Ah, those devilish lawyers!

FrodeauxB at aol.com FrodeauxB at aol.com
Sun Jul 29 16:35:36 CDT 2001


For the lawyer in us all.

Subj:    Scientists Discover, Isolate Limited Liability Person
Date:   7/29/01 12:41:57 PM Central Daylight Time
From:   fff at futurefeedforward.com (futurefeedforward)
To: frodeauxb at aol.com



August 18, 2121

Scientists Discover, Isolate Limited Liability Person

BOSTON--A team of international researchers working at M.I.T.'s Laboratory 
for High-Velocity Quantum-Economic Phenomena announced Monday the first 
successful isolation, identification, and tagging of a Limited Liability 
Person, or "LLP"  "We're quite excited to be the first team to isolate an 
active LLP in the field," notes Dr. Hillary Yuan, director of the research 
team,  "And not only have we identified an LLP, but we've also tagged him, 
enabling us to follow his migratory habits and learn much more about what 
life is like for them."

    Limited Liability People, characterized by their immunity to civil and 
criminal liability, have been the subject of an increasing amount of 
scientific scrutiny in recent years.  A joint U.S.-E.U. initiative, formed 
last year to fund inquiry into the nature and existence of LLPs, has called 
the reportedly explosive growth in LLP population "the number one 
scientifically addressable threat to world economic stability."  "LLPs are, 
essentially, invisible to the law," explains U.S. Congressman Ralph Tool 
(G-New York), a longtime supporter of publicly-funded LLP research.  "They 
are unaccountable.  And, if their numbers are growing, that's a real, 
tangible risk to the rule of law and to the democratic process.  We need to 
know who they are and where they come from, and we need to know now."

    The isolation at M.I.T. of an LLP, identified by the team as a Mr. Alfred 
Dumpling of Boca Raton, Florida, marks an important advance in LLP research.  
Dr. Yuan explains:  "There's a difficult observational problem at the heart 
of LLP research.  LLP who do not engage in conduct that exposes them to 
liability look pretty much like you and me.  In fact, they can't be 
distinguished from non-LLPs until they do something that exposes them to 
liability.  But, once they do something that involves potential liability, 
they start to disappear.  That, in fact, is how they avoid liability.  The 
key is to know how they disappear.  Then you can go about catching them."

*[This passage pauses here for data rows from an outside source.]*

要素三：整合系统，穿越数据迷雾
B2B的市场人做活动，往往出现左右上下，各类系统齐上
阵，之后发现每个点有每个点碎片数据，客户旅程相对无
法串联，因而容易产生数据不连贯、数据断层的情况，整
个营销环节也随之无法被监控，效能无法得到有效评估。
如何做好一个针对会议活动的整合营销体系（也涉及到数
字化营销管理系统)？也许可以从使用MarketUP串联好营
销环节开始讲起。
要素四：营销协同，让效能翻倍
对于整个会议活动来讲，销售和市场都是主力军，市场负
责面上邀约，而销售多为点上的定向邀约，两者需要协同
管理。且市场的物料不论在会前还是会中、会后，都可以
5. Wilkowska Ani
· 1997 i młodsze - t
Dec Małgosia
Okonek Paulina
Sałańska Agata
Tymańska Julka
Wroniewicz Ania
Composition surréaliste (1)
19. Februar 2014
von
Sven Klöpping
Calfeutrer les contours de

    Working from a theory that postulates that LLPs result when publicly held 
individuals with super-high wealth densities merge with others of like or 
greater density, the M.I.T. team began to look at unexplained nano and 
quantum economic processes dispersed throughout the wake of such mergers.  
Piecing together these apparently isolated processes, and linking them to 
similarly fragmented processes in the "dark market," the researchers were 
able to track the transactional movements of hundreds, and eventually 
thousands, of LLPs.  "It was like looking at the footprints of the invisible 
man," exclaimed one team member.  "Well, more like looking at the footprints 
left by a rioting mob of invisible men.  We could see where LLPns had been, 
but we couldn't sort out whose footprints were whose."

    Working with the team, Dr. Yuan devised a technique to isolate one of the 
LLPs.  Drawing on classical techniques for observing neutrinos, the team 
constructed a large, negative net-worth charity in the path of one of the LLP 
tracks.  "We simply established a non-profit organization and began floating 
bonds as quickly as possible.  When Mr. Dumpling, the LLP, passed through the 
non-profit, he was caught, momentarily, like light in a super-cooled trap.  
We had the charity's 'boardroom' covered by high-speed, continuous frame 
cameras, and caught him there for a fraction of a second, sitting on one of 
the folding metal chairs.  From there it wasn't difficult to identify him and 
tag him with a seat on the board which would enable us to track him, since we 
remained in control of all the other seats."

    Responding to news of the team's results, Congressman Tool was careful to 
point out that M.I.T.'s special Lab had received a generous grant from the 
U.S.-E.U. initiative.  "These are important results," noted Tool.  "For more 
than a century we've suspected that there existed a shadowy world of 
powerful, wealthy, law-defying individuals.  Now we're getting a glimpse into 
that world.  No longer will they labor in secret and reign with impunity."